Entries supplied:

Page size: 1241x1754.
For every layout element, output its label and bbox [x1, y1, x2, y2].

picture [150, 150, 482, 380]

* * *

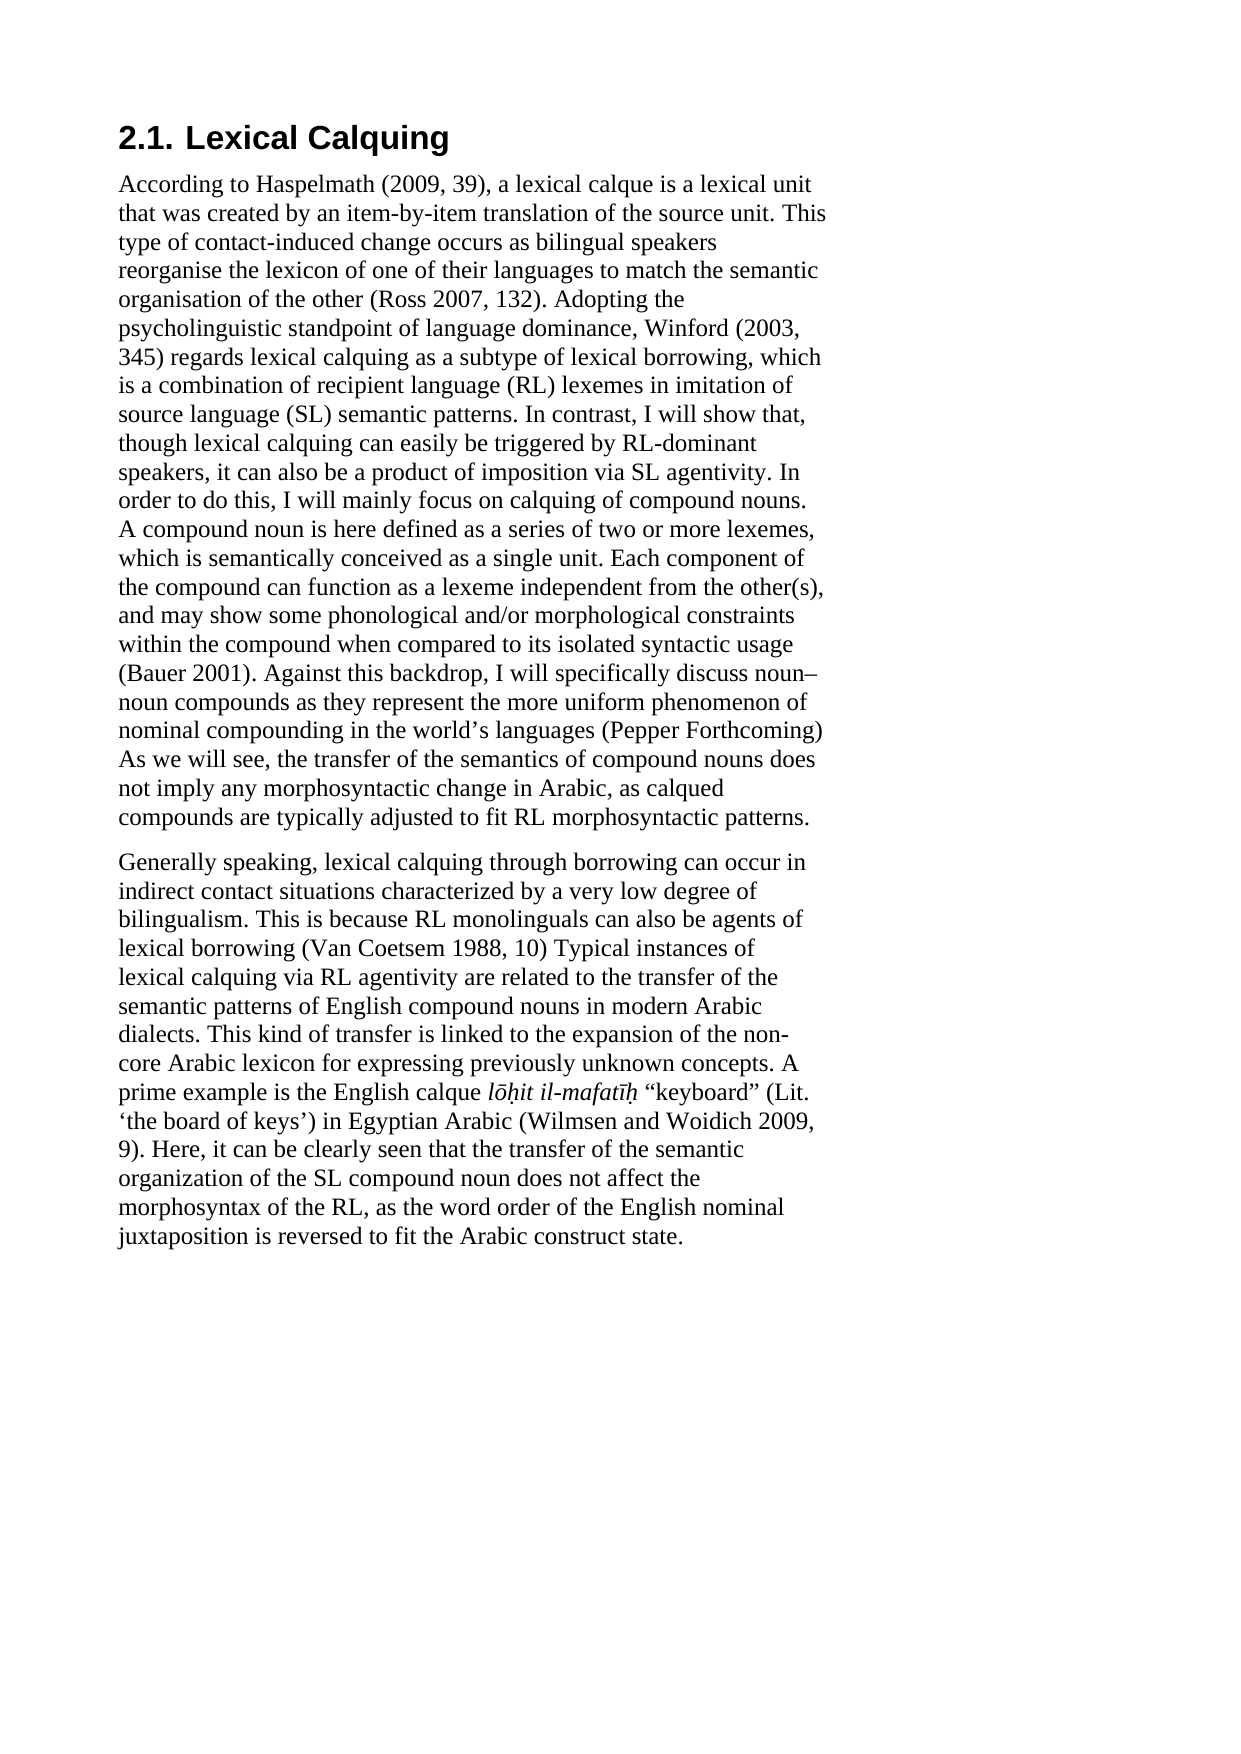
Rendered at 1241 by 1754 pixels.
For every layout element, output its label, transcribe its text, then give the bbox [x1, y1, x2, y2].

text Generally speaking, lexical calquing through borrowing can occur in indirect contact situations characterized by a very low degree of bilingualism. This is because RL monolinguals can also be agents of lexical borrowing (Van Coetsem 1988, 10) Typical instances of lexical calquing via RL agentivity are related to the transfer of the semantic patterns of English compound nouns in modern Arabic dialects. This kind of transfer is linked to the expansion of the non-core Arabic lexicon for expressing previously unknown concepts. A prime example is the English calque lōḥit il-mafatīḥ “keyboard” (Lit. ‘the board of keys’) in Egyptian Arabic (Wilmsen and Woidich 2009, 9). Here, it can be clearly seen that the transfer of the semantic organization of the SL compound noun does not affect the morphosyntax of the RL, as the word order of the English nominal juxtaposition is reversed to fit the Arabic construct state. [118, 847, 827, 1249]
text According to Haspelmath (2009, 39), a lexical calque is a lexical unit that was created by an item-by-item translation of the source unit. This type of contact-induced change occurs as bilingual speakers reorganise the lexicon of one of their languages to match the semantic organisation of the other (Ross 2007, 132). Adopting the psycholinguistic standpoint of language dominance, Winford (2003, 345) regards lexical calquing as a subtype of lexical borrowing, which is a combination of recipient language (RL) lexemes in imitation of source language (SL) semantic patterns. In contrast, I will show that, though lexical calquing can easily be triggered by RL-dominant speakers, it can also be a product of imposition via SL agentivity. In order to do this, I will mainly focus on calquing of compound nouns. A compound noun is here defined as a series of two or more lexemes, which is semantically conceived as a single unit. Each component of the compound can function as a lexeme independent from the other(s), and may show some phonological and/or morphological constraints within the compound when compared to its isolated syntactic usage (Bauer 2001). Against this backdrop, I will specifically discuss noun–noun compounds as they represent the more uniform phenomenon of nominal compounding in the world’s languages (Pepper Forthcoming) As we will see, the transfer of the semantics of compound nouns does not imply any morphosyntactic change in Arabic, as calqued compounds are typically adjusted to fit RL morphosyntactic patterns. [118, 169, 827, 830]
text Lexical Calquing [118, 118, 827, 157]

---

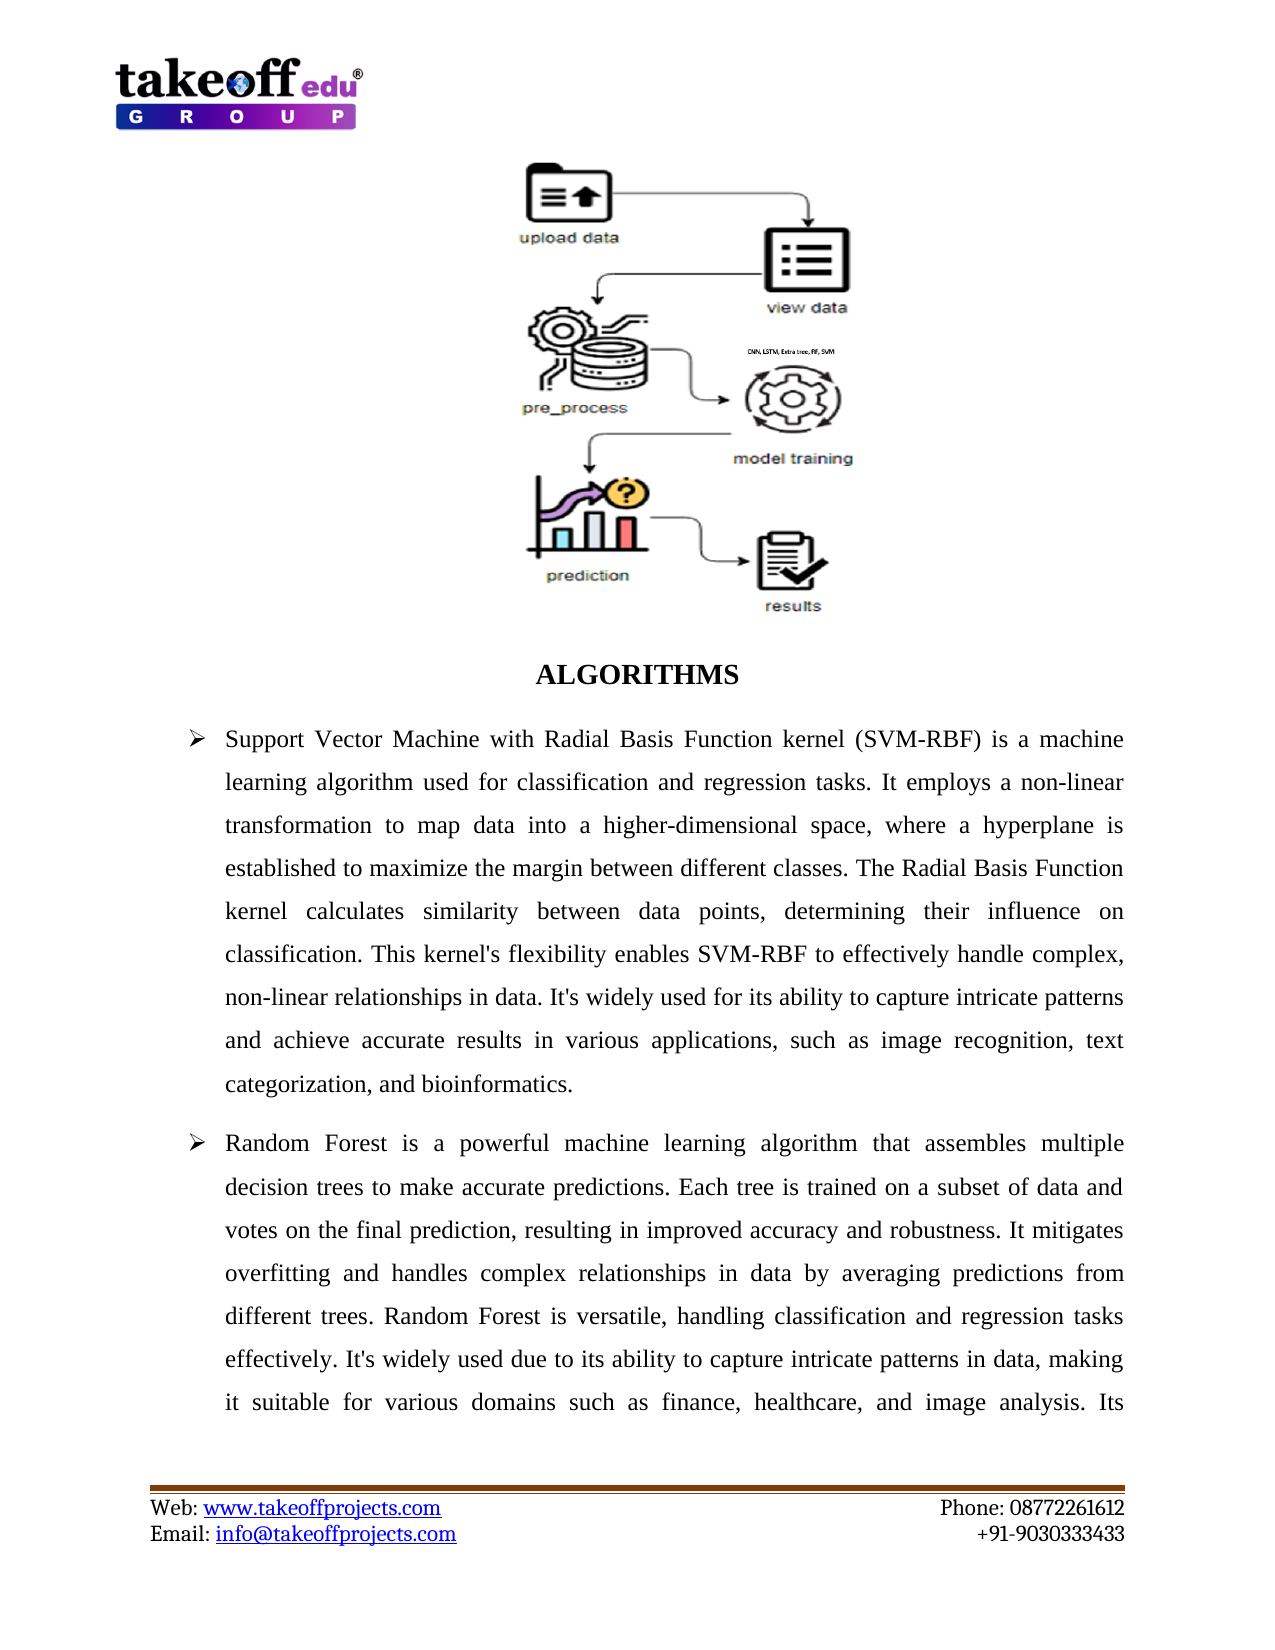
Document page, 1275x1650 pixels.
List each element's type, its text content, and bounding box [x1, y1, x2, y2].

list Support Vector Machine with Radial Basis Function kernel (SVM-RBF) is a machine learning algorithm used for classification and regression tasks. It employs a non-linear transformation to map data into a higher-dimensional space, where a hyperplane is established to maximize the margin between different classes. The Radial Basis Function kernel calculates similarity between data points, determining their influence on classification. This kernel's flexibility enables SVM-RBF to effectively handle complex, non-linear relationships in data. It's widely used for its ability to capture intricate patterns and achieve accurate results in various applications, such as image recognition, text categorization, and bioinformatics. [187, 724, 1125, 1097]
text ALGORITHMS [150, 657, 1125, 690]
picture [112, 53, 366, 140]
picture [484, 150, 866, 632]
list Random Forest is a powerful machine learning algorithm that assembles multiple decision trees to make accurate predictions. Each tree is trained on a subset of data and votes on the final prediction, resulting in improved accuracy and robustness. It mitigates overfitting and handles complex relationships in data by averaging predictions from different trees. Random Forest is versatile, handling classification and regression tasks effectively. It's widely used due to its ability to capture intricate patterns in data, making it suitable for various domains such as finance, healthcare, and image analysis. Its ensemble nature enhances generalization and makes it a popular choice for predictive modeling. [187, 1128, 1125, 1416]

Requirement: Your answer must be a single number, the count of lines in the data that hold the string "pixels".

Answer: 2